Brief - All lines that hold the string "social" should be copied. Find them in the listing below.

Exercise inputs -
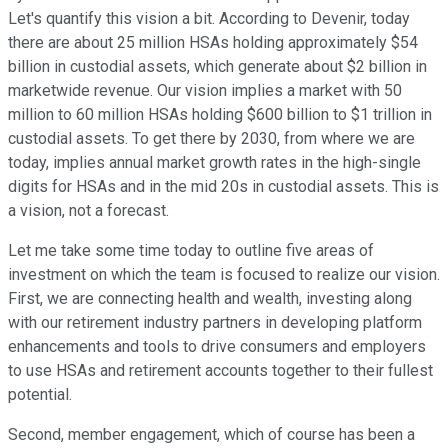
Let's quantify this vision a bit. According to Devenir, today
there are about 25 million HSAs holding approximately $54
billion in custodial assets, which generate about $2 billion in
marketwide revenue. Our vision implies a market with 50
million to 60 million HSAs holding $600 billion to $1 trillion in
custodial assets. To get there by 2030, from where we are
today, implies annual market growth rates in the high-single
digits for HSAs and in the mid 20s in custodial assets. This is
a vision, not a forecast.
Let me take some time today to outline five areas of
investment on which the team is focused to realize our vision.
First, we are connecting health and wealth, investing along
with our retirement industry partners in developing platform
enhancements and tools to drive consumers and employers
to use HSAs and retirement accounts together to their fullest
potential.
Second, member engagement, which of course has been a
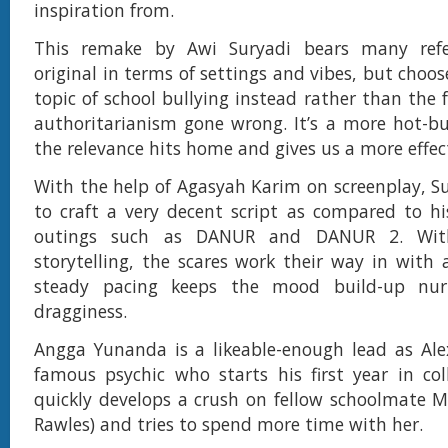
inspiration from.
This remake by Awi Suryadi bears many refe
original in terms of settings and vibes, but choos
topic of school bullying instead rather than the 
authoritarianism gone wrong. It’s a more hot-b
the relevance hits home and gives us a more effect
With the help of Agasyah Karim on screenplay, 
to craft a very decent script as compared to his
outings such as DANUR and DANUR 2. Wit
storytelling, the scares work their way in with
steady pacing keeps the mood build-up nur
dragginess.
Angga Yunanda is a likeable-enough lead as Ale
famous psychic who starts his first year in col
quickly develops a crush on fellow schoolmate 
Rawles) and tries to spend more time with her.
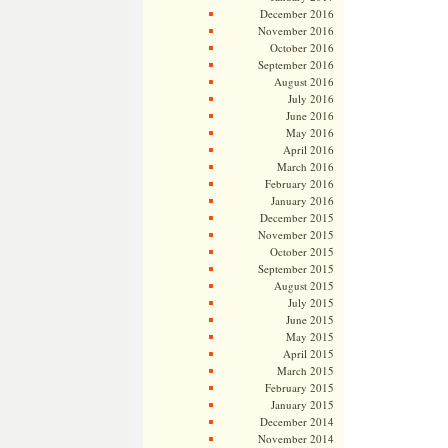
December 2016
November 2016
October 2016
September 2016
August 2016
July 2016
June 2016
May 2016
April 2016
March 2016
February 2016
January 2016
December 2015
November 2015
October 2015
September 2015
August 2015
July 2015
June 2015
May 2015
April 2015
March 2015
February 2015
January 2015
December 2014
November 2014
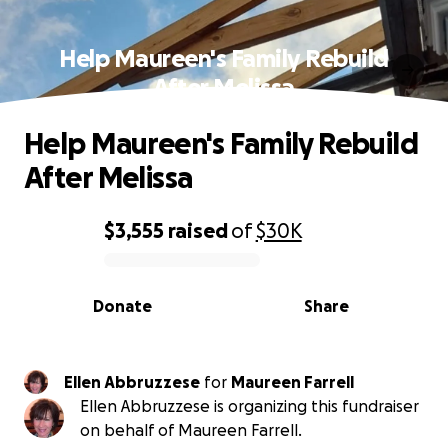
Help Maureen's Family Rebuild
After Melissa
Help Maureen's Family Rebuild
After Melissa
$3,555
raised
of
$30K
0% complete
Donate
Share
Ellen Abbruzzese
for
Maureen Farrell
Ellen Abbruzzese is organizing this fundraiser
on behalf of Maureen Farrell.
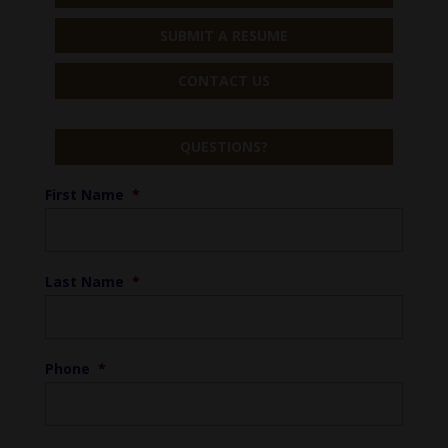
SUBMIT A RESUME
CONTACT US
QUESTIONS?
First Name
*
Last Name
*
Phone
*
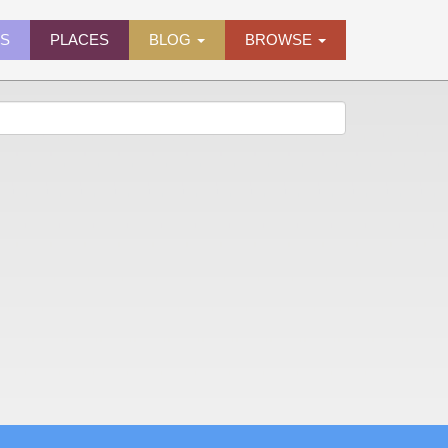
ES
PLACES
BLOG
BROWSE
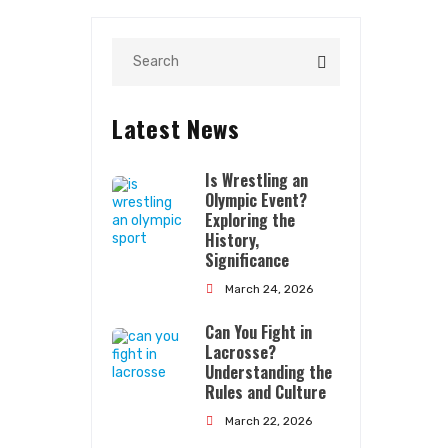
Latest News
Is Wrestling an
Olympic Event?
Exploring the
History,
Significance
Quick Links
March 24, 2026
Can You Fight in
About Us
Lacrosse?
Contact Us
Understanding the
Rules and Culture
Terms Conditions
March 22, 2026
Privacy Policy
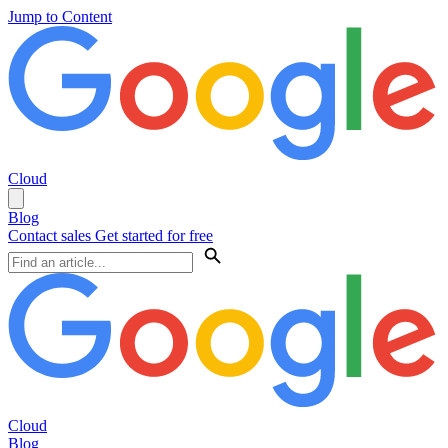
Jump to Content
Cloud
Blog
Contact sales
Get started for free
Cloud
Blog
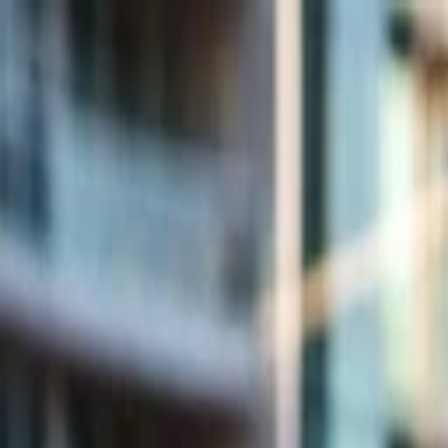
Companies
Team
News & Insights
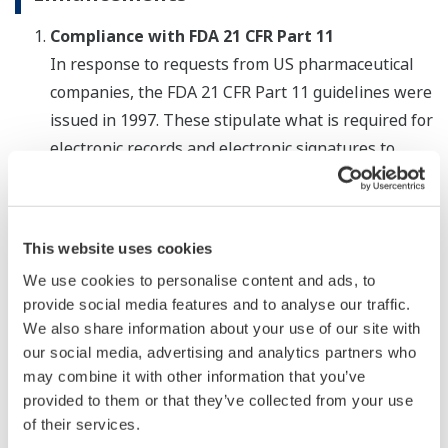
Compliance with FDA 21 CFR Part 11
In response to requests from US pharmaceutical
companies, the FDA 21 CFR Part 11 guidelines were
issued in 1997. These stipulate what is required for
electronic records and electronic signatures to
have the same validity as paper-based records and
signatures. With release 2, the GX and GP series
recorders now comply with the FDA guidelines on
This website uses cookies
the use of electronic records and electronic
We use cookies to personalise content and ads, to
signatures in production operations. It is expected
provide social media features and to analyse our traffic.
that our recorders will also comply with similar
We also share information about your use of our site with
regulations that have been established in
our social media, advertising and analytics partners who
countries other than the United States.
may combine it with other information that you’ve
provided to them or that they’ve collected from your use
Accommodation of up to 450 inputs
of their services.
With release 2, the GX and GP series recorders can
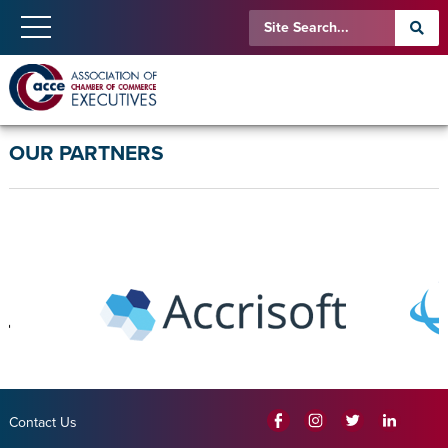
OUR PARTNERS
Contact Us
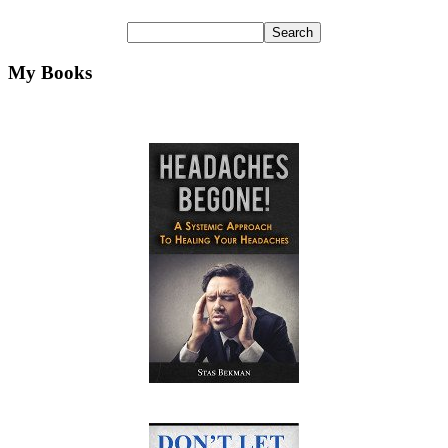
My Books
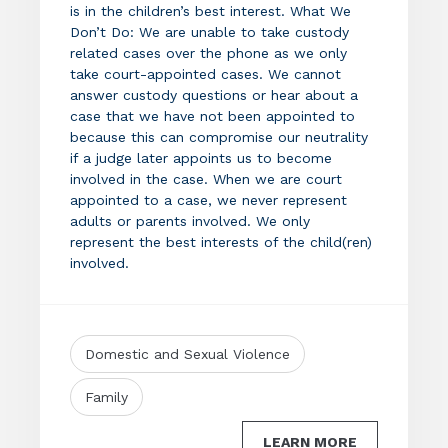
is in the children’s best interest. What We
Don’t Do: We are unable to take custody
related cases over the phone as we only
take court-appointed cases. We cannot
answer custody questions or hear about a
case that we have not been appointed to
because this can compromise our neutrality
if a judge later appoints us to become
involved in the case. When we are court
appointed to a case, we never represent
adults or parents involved. We only
represent the best interests of the child(ren)
involved.
Domestic and Sexual Violence
Family
LEARN MORE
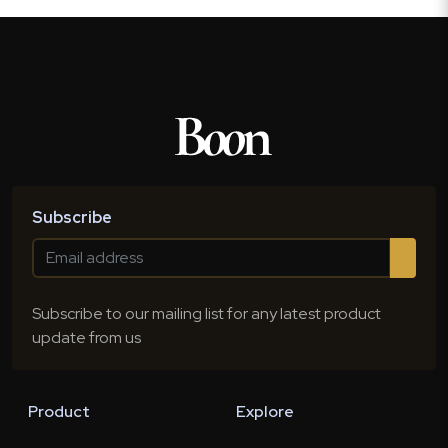
Subscribe
Subscribe to our mailing list for any latest product
update from us
Product
Explore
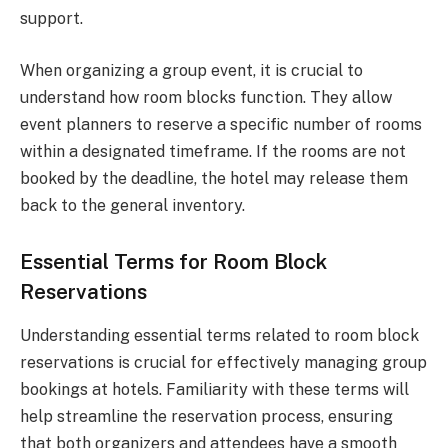
support.
When organizing a group event, it is crucial to
understand how room blocks function. They allow
event planners to reserve a specific number of rooms
within a designated timeframe. If the rooms are not
booked by the deadline, the hotel may release them
back to the general inventory.
Essential Terms for Room Block
Reservations
Understanding essential terms related to room block
reservations is crucial for effectively managing group
bookings at hotels. Familiarity with these terms will
help streamline the reservation process, ensuring
that both organizers and attendees have a smooth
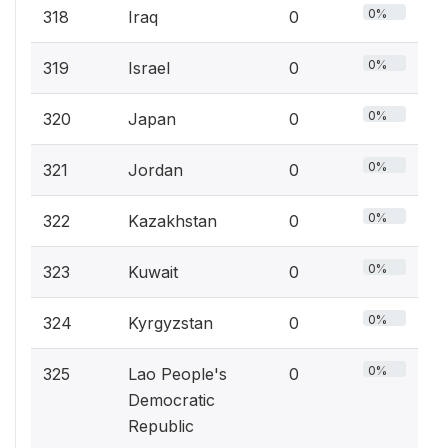
0%
318
Iraq
0
0%
319
Israel
0
0%
320
Japan
0
0%
321
Jordan
0
0%
322
Kazakhstan
0
0%
323
Kuwait
0
0%
324
Kyrgyzstan
0
0%
325
Lao People's
0
Democratic
Republic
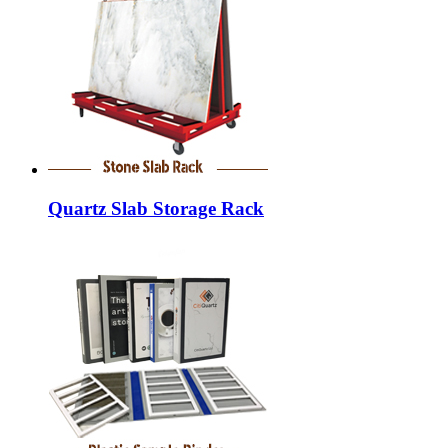
Quartz Slab Storage Rack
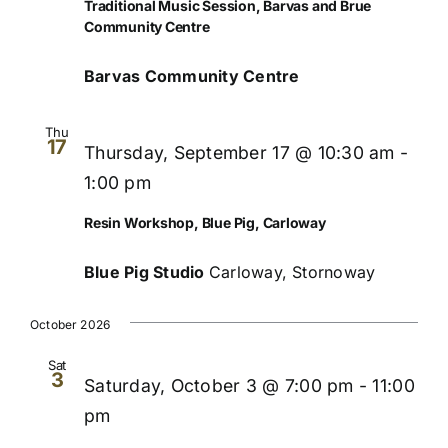
Traditional Music Session, Barvas and Brue
Community Centre
Barvas Community Centre
Thu
17
Thursday, September 17 @ 10:30 am
-
1:00 pm
Resin Workshop, Blue Pig, Carloway
Blue Pig Studio
Carloway, Stornoway
October 2026
Sat
3
Saturday, October 3 @ 7:00 pm
-
11:00
pm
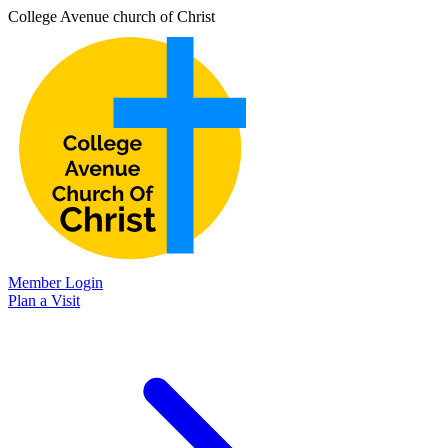
College Avenue church of Christ
Member Login
Plan a Visit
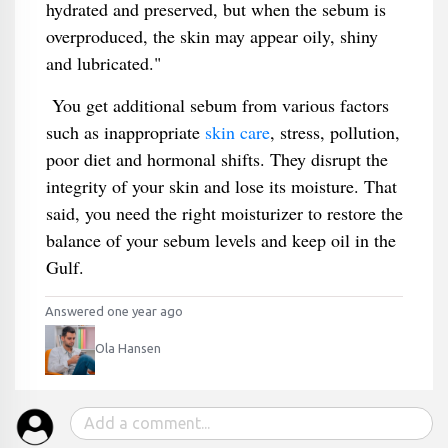
hydrated and preserved, but when the sebum is
overproduced, the skin may appear oily, shiny
and lubricated."
You get additional sebum from various factors
such as inappropriate
skin care
, stress, pollution,
poor diet and hormonal shifts. They disrupt the
integrity of your skin and lose its moisture. That
said, you need the right moisturizer to restore the
balance of your sebum levels and keep oil in the
Gulf.
Answered one year ago
Ola Hansen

Written answer -
provide social media features and to analyse our traffic.
our social media, advertising and analytics partners who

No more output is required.